McKnight was let go—and not long after, so was Kilo. 

That case went to a Colorado Court of Appeals in 2017. And the three-judge panel agreed with the municipal court, ruling that if a drug-sniffing dog is trained to detect marijuana, cops need more cause than a K-9 alert to search a vehicle without permission; any dog trained to find marijuana could compromise the ability to convict someone for illicit drug possession. (Which, in the humble opinion of this cannabis columnist, sounds more like a superpower than any kind of “deficiency.”)

“A lot of drug dogs became obsolete overnight,” Lenny Frieling, a Colorado Criminal Defense Attorney with NORML who specializes in drug-related cases, says. “If [a drug dog] alerts to the smell of pot, what does that mean now? Well, it just means they alerted to the smell of pot. So what? That doesn’t mean anything anymore [in states with legalized cannabis].”

That simple fact has forced a lot of Colorado’s drug dogs into an early retirement in recent years. Because, as Frieling explains, it’s very hard to untrain a dog to detect cannabis. “Pot desensitization training” is not only very costly, very difficult and takes a long time, but it also increases the chances that a dog will make a mistake and muddy up the officer’s basis for probable cause. 

By contrast, using a dog that is “proofed off” marijuana (i.e., a dog that was never trained to detect it) guarantees the animal is only alerting to an illegal substance like cocaine, heroin, meth or ecstasy. 

Arvada Police Officer Brian Laas, president of the Colorado Police K-9 Association, told 9 News that it’s an “absolute detriment” to police dogs if they’re trained to detect marijuana today. 

“More than likely within the next few months to years, there’s no way you’d be able to use [a marijuana] dog for criminal cases,” he told 9 News. One of Laas’ own dogs, a K-9 officer named Beaker, had to be retired early for exactly that reason in 2017. 

Lass estimates that this policy change could have forced as many as 25 of Colorado’s 125 K-9 officers into early retirement (roughly 20% of the state’s drug dogs). For older dogs like Beaker, that’s not such a big deal—but for younger dogs trained just prior to this court ruling, it’s a problem. Fully training a drug detection K-9 officer can cost taxpayers between $10,000-15,000. That’s an expensive asset to cut short of a 5-10 year career. 

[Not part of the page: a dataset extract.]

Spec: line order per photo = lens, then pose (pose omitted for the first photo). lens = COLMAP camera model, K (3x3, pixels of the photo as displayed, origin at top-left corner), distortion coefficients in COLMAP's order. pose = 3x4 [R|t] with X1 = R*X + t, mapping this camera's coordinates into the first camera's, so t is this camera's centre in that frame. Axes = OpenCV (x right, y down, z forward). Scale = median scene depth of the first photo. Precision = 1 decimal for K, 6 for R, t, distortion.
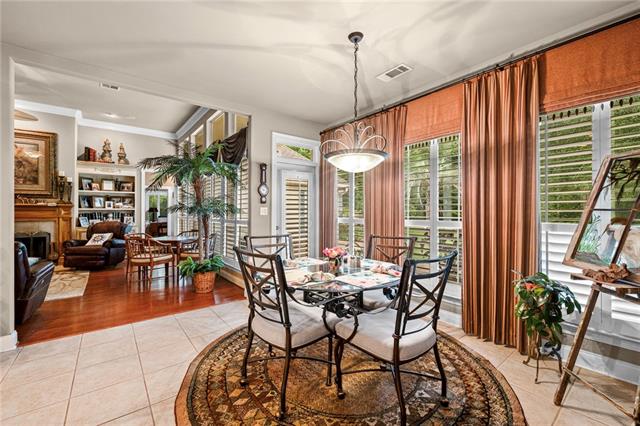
lens RADIAL K [[268.6, 0, 319.3], [0, 268.6, 210.5], [0, 0, 1]] dist [0.000748, 0.000231]
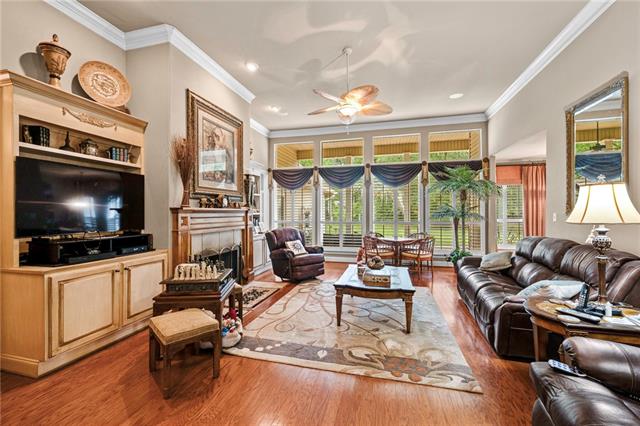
lens RADIAL K [[268.6, 0, 319.3], [0, 268.6, 210.5], [0, 0, 1]] dist [0.000748, 0.000231]
pose [[0.799867, 0.001580, 0.600175, -1.140575], [-0.000458, 0.999998, -0.002022, -0.013943], [-0.600177, 0.001342, 0.799866, 0.192458]]
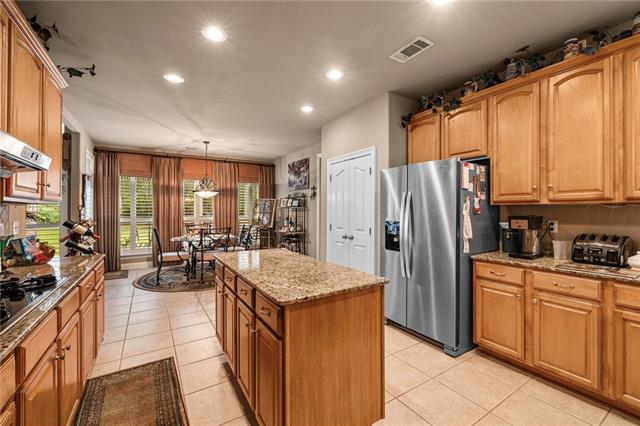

This problem isn’t unique to Colorado, either. All across the country, dogs that were trained to detect cannabis nugs are becoming nugatory. Last year, Virginia retired 13 K9 officers early, after the state voted to legalize cannabis. In Massachusetts two of the state’s drug detection dogs were moved to patrol, then retired within 18 months. In Washington, California and Oregon the story is the same. 

“The trend is everywhere,” Don Slavik, executive director of the United States Police Canine Association, commented to the AP. “Once you train a behavior in a dog, that never goes away.”

So what can be done with these highly trained, highly skilled K-9 officers? 

In Washington state, some police dogs have been through marijuana desensitization training, which takes 30 days of intensive re-education as well as daily reinforcements to permanently modify the dog’s behavior. Here, the Colorado K-9 Association has adopted some young police dogs and donated them to police forces where they can still be useful (in prohibition states). 

Most, however, like Kilo and Beaker, are being adopted by their police handlers. They’re no longer busting people and ruining lives for cannabis possession or for possession of any other drug, for that matter. They’re peacefully enjoying early retirement. 

And hopefully, in the not-so-distant future, the rest of America’s police K-9 officers can join them.